この女の手、荒れているじゃないか。女なのだからもっと綺麗にしておけよ! 触られているだけで気分が悪くなる。だがまぁ、胸のほうは上出来だ。その胸に免じて今回だけは見逃してやろう。
席に案内され、俺たちは座る。
「それで、何を飲まれますか?」
「この店で一番いい酒に決まっているだろう! 俺は勇者なんだぞ! 安物の酒なんか飲めるか」
「さすが勇者様です! 懐のほうも暖かいようですね。注文受けたまりました」
「リリスとジョージも同じやつでいいよな?」
「ええ」
「もちろんだ」
「みっつですね!」
バニーガールの一人が注文の品をマスターに伝えに向かっていく。そして俺の両サイドにはバニーガールたちが座った。
数分後に人数分の酒が用意される。
「それでは、俺たちの新しい門出を祝してカンパーイ!」
「乾杯!」
「乾杯!」
俺たちは酒の入ったジョッキを軽く触れさせ、酒を口に含む。
全く、高級な酒は格別だぜ! 味も全然違うし、喉ごしも抜群だ!
「プハー!」
「いい飲みっぷりです。さすがイアソン様!」
この酒はどうやらアルコールの度数が高いようだ。
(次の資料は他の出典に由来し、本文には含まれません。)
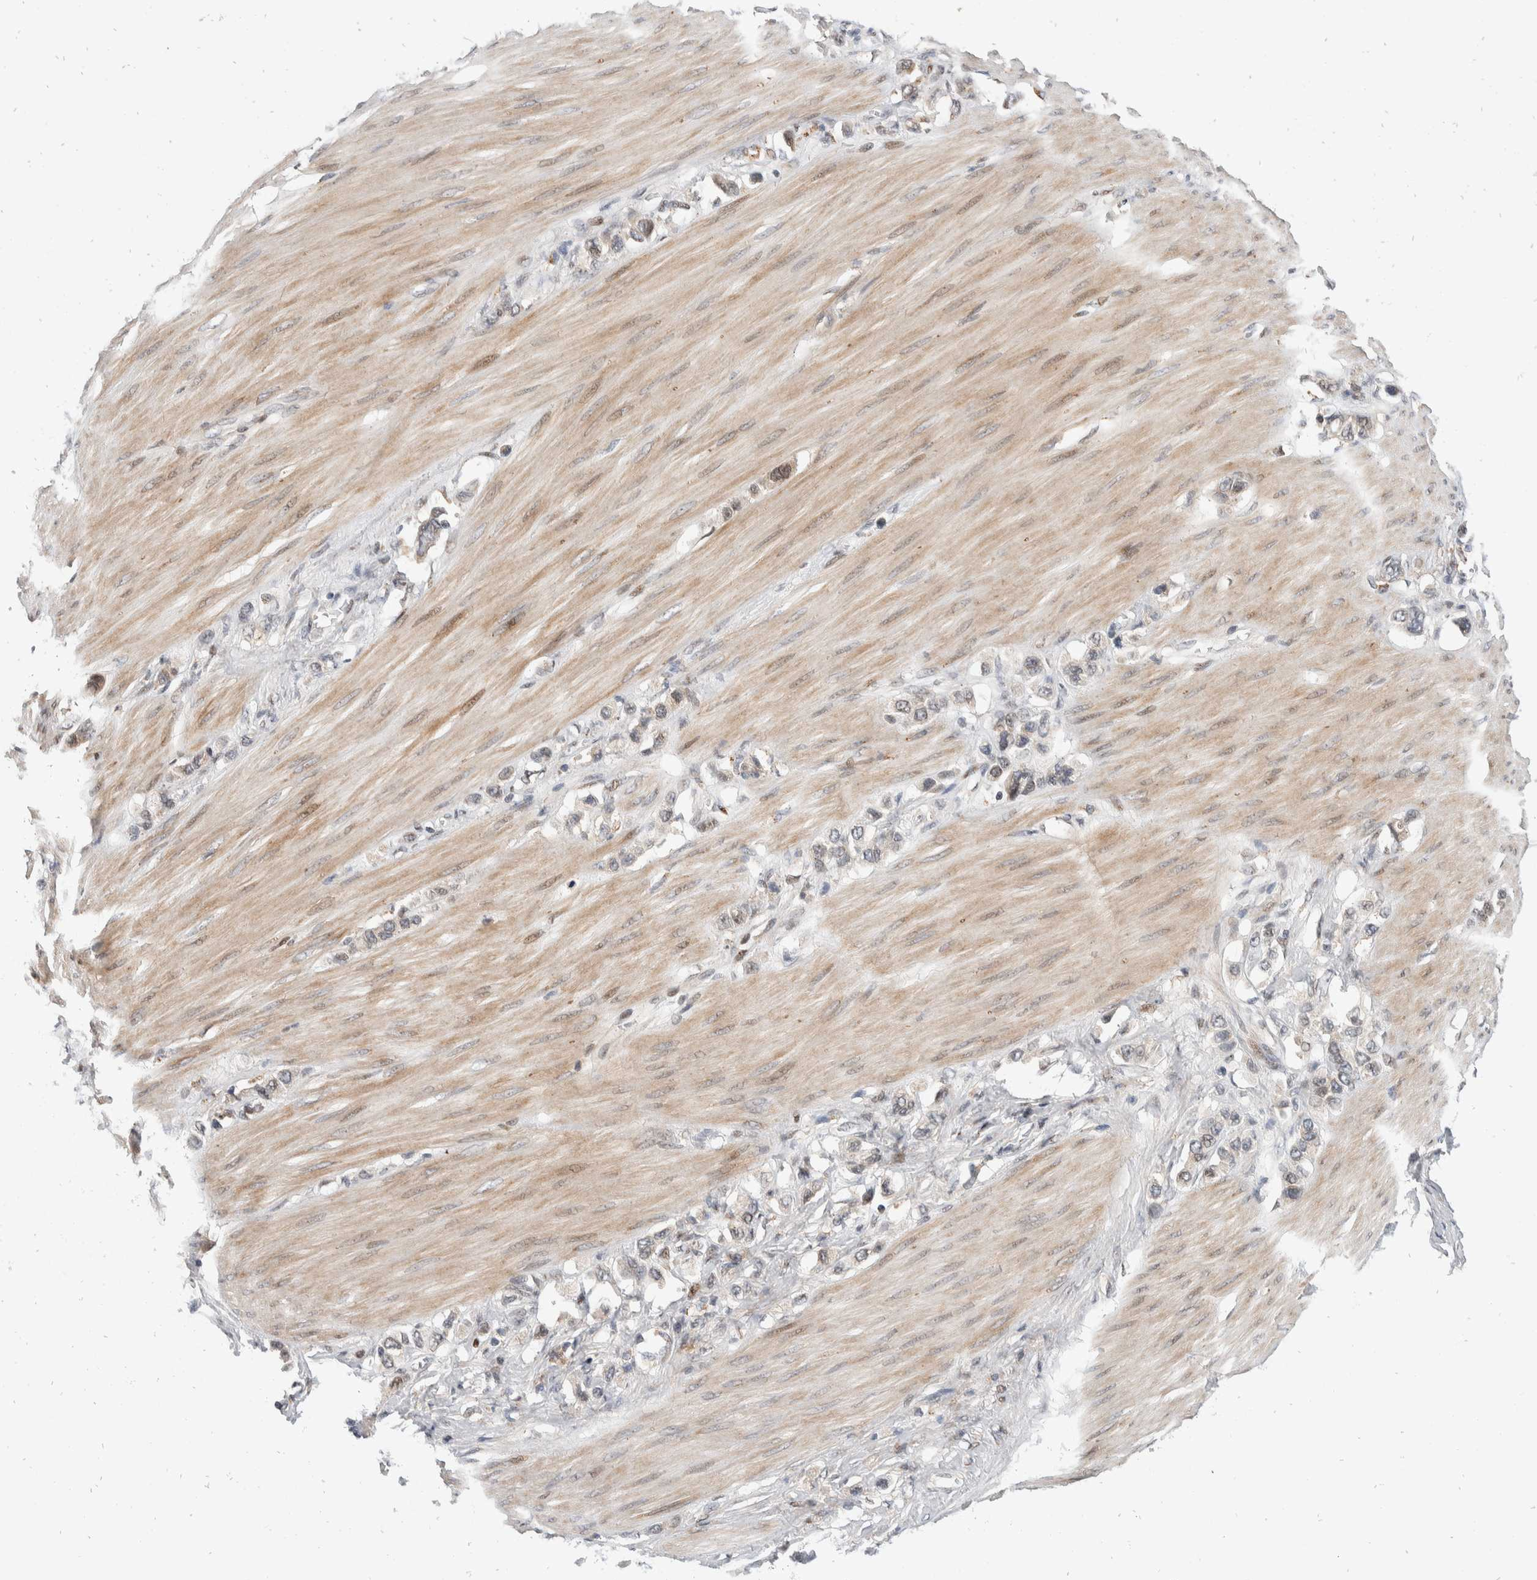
{"staining": {"intensity": "weak", "quantity": "<25%", "location": "nuclear"}, "tissue": "stomach cancer", "cell_type": "Tumor cells", "image_type": "cancer", "snomed": [{"axis": "morphology", "description": "Adenocarcinoma, NOS"}, {"axis": "topography", "description": "Stomach"}], "caption": "Immunohistochemistry (IHC) of stomach cancer shows no staining in tumor cells.", "gene": "ZNF703", "patient": {"sex": "female", "age": 65}}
一杯飲んだだけで気分が良くなる。
「まだまだ足りねぇ! どんどん持ってこい! 金ならたんまりあるからよお」
報酬金の入った袋から紙幣を取り出し、それをバニーガールの胸の谷間に差し込む。
「こんなにたくさん! ありがとうございます!」
「イアソン様、私にもください」
「いいぞ! そんなに欲しければくれてやる」
再び、紙幣を取り出すと、俺は別のバニーガールの胸の谷間に紙幣を入れる。
そのとき軽く手が胸に触れてしまうが、これも役得というやつだ。
「ハハハハ! 卑しいメスは俺のところに集まれ! 俺が札束で叩いてやるよ」
おそらくこの店にいる全員だと思われるバニーガールたちが、俺のところに集まってくる。
ハハハハハ! 気持ちいぜ! この世は酒、金、女! この黄金比こそが勇者の力の象徴だ!
俺たちは朝まで飲み明かし、楽しいひと時を過ごすのであった。